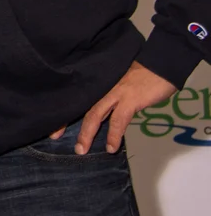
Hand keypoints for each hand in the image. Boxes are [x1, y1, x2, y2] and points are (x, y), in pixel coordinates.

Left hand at [51, 60, 176, 154]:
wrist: (161, 65)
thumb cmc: (143, 75)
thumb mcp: (122, 86)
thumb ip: (111, 99)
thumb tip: (106, 116)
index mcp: (100, 86)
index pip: (78, 99)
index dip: (64, 113)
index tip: (53, 127)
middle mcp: (102, 88)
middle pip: (80, 107)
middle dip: (66, 123)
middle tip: (55, 138)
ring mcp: (115, 93)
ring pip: (95, 115)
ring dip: (87, 134)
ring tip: (82, 149)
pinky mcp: (130, 100)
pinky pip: (118, 120)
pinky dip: (114, 135)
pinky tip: (111, 147)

* * *

#### Exercise directions:
Without the pictures, return the entries exactly as they appear.

#### Solution for this task:
Hand keypoints for each hand in the image. Boxes are [x1, y1, x2, y2] and points are (x, y), in pixel coordinates.

Left hand at [51, 60, 176, 154]:
wrist: (161, 65)
thumb cmc: (143, 75)
thumb mcp: (122, 86)
thumb ip: (111, 99)
thumb tip: (106, 116)
index mcp: (100, 86)
index pip: (78, 99)
index dip: (64, 113)
index tip: (53, 127)
middle mcp: (102, 88)
middle pip: (80, 107)
middle dip: (66, 123)
middle tip: (55, 138)
ring mcp: (115, 93)
ring pip: (95, 115)
ring dip: (87, 134)
ring tip: (82, 149)
pinky mcp: (130, 100)
pinky pip: (118, 120)
pinky dip: (114, 135)
pinky tip: (111, 147)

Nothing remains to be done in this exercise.